Operation Smash & Grab involves a strategy of sheriff’s personnel and police officers, some uniformed and some undercover being present in sufficient numbers in retail districts and within the malls and stores themselves to discourage theft and interrupt crimes in progress and respond to reports of the same rapidly. In coordinating with the the San Bernardino County District Attorney’s Office, the law enforcement officers and retail security personnel will utilize the opportunity presented by the passage of Proposition 36 on November 5 to discontinue the past practice of merely citing offenders and instead booking them into jail under substantial bail, with designations going a separate team of investigators to look into the activity of the arrestees, obtaining search warrants where appropriate to determine if they have on their premises other stolen items.
Proposition 36 undid the restriction against filing felony charges on any theft cases which involved property valued at less than $950. A ploy that has been used by some thieves in recent years is to steal merchandise that in total value amounts to less than the $950 threshold. Felony charges can now be applied to those who have stolen items valued below $950 if they have two prior theft convictions.
The sheriff’s department is also giving focus to how thieves are arriving at their target locations and how they are making their getaway.
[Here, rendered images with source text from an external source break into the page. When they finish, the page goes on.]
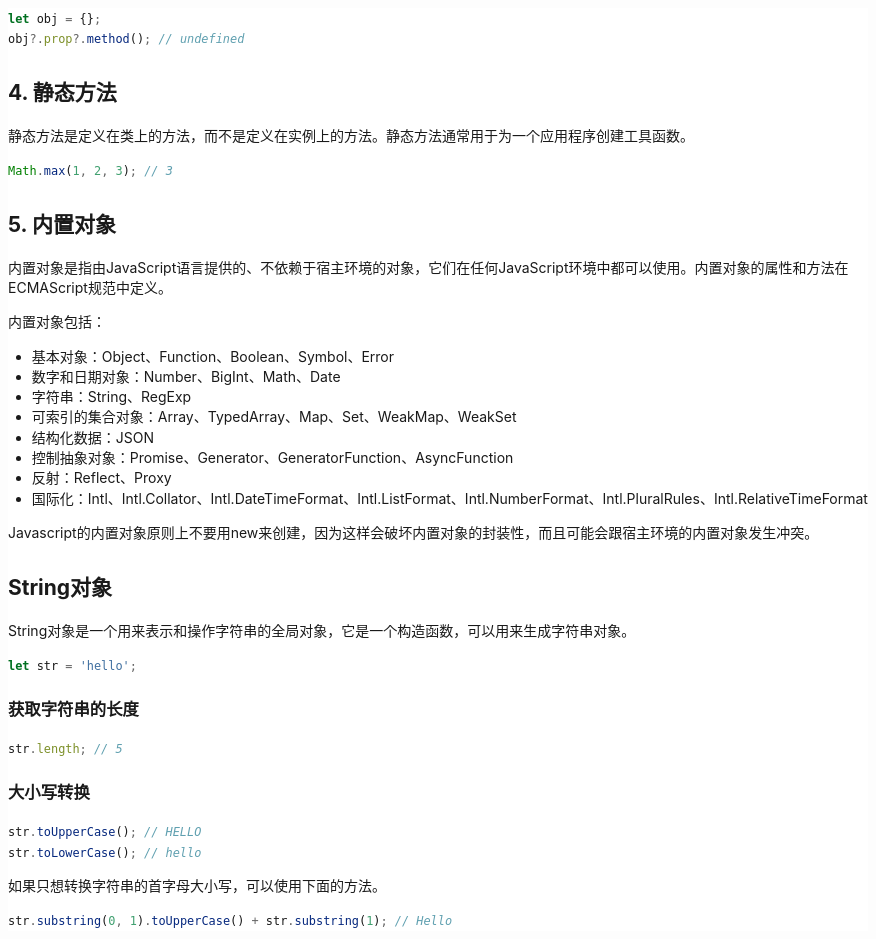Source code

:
 ```javascript
let obj = {};
obj?.prop?.method(); // undefined
```

## 4. 静态方法

静态方法是定义在类上的方法，而不是定义在实例上的方法。静态方法通常用于为一个应用程序创建工具函数。

```javascript
Math.max(1, 2, 3); // 3
```

## 5. 内置对象

内置对象是指由JavaScript语言提供的、不依赖于宿主环境的对象，它们在任何JavaScript环境中都可以使用。内置对象的属性和方法在ECMAScript规范中定义。

内置对象包括：

- 基本对象：Object、Function、Boolean、Symbol、Error
- 数字和日期对象：Number、BigInt、Math、Date
- 字符串：String、RegExp
- 可索引的集合对象：Array、TypedArray、Map、Set、WeakMap、WeakSet
- 结构化数据：JSON
- 控制抽象对象：Promise、Generator、GeneratorFunction、AsyncFunction
- 反射：Reflect、Proxy
- 国际化：Intl、Intl.Collator、Intl.DateTimeFormat、Intl.ListFormat、Intl.NumberFormat、Intl.PluralRules、Intl.RelativeTimeFormat

Javascript的内置对象原则上不要用new来创建，因为这样会破坏内置对象的封装性，而且可能会跟宿主环境的内置对象发生冲突。

## String对象

String对象是一个用来表示和操作字符串的全局对象，它是一个构造函数，可以用来生成字符串对象。

```javascript
let str = 'hello';
```

### 获取字符串的长度

```javascript
str.length; // 5
```

### 大小写转换

```javascript
str.toUpperCase(); // HELLO
str.toLowerCase(); // hello
```

如果只想转换字符串的首字母大小写，可以使用下面的方法。

```javascript
str.substring(0, 1).toUpperCase() + str.substring(1); // Hello
```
This entails not just patrol of mall parking lots, but employing automated license readers, programmed to detect stolen vehicles, often used in such thefts, and vehicles that may have been used in other such robberies.
Despite the stepped up effort with Operation Smash & Grab, there yet remains a major problem in a few isolated areas of San Bernardino County where there are concentrations of either jewelry stores or other types of upscale stores featuring expensive items and valuable commodities are popular smash and grab robbery targets.
Upon the conclusion of such criminal operations, the perpetrators will generally hastily flee the scene, often in a stolen vehicle or one in which identifying features such as license plates or window emblems or placards have been altered or substituted and which can be removed or interchanged.
This type of crime has been recurrent, the Sentinel has learned, in Redlands, which is host to some of San Bernardino County’s most affluent neighborhoods. Consequently, Redlands has a number of jewelry stores as well as venues that feature high-end designer products such as Bottega Venetta, Saint Laurent, Gucci, Hermès, Chanel, Rabanne, Li Bingbing, Louis Vuitton, Mouawad and the like. These have been targeted for smash & grab as well as sudden swarm attacks.
There is concern that these roving criminals will go to other areas where there are concentrations of stores vulnerable to such attacks. Ironically, one such place is in lower San Bernardino, which is not considered to be an affluent area whatsoever. Nevertheless, the Inland Center Mall features no fewer than eight jewelry stores land a jewelry repair shop. The mall does have a security office and a police department satellite station, which is manned, generally, by a single officer.
Concern extends to action that might be taken by law enforcement officers in reaction to swarm and/or smash & grab robberies, including gunfire where there are large numbers of bystanders present.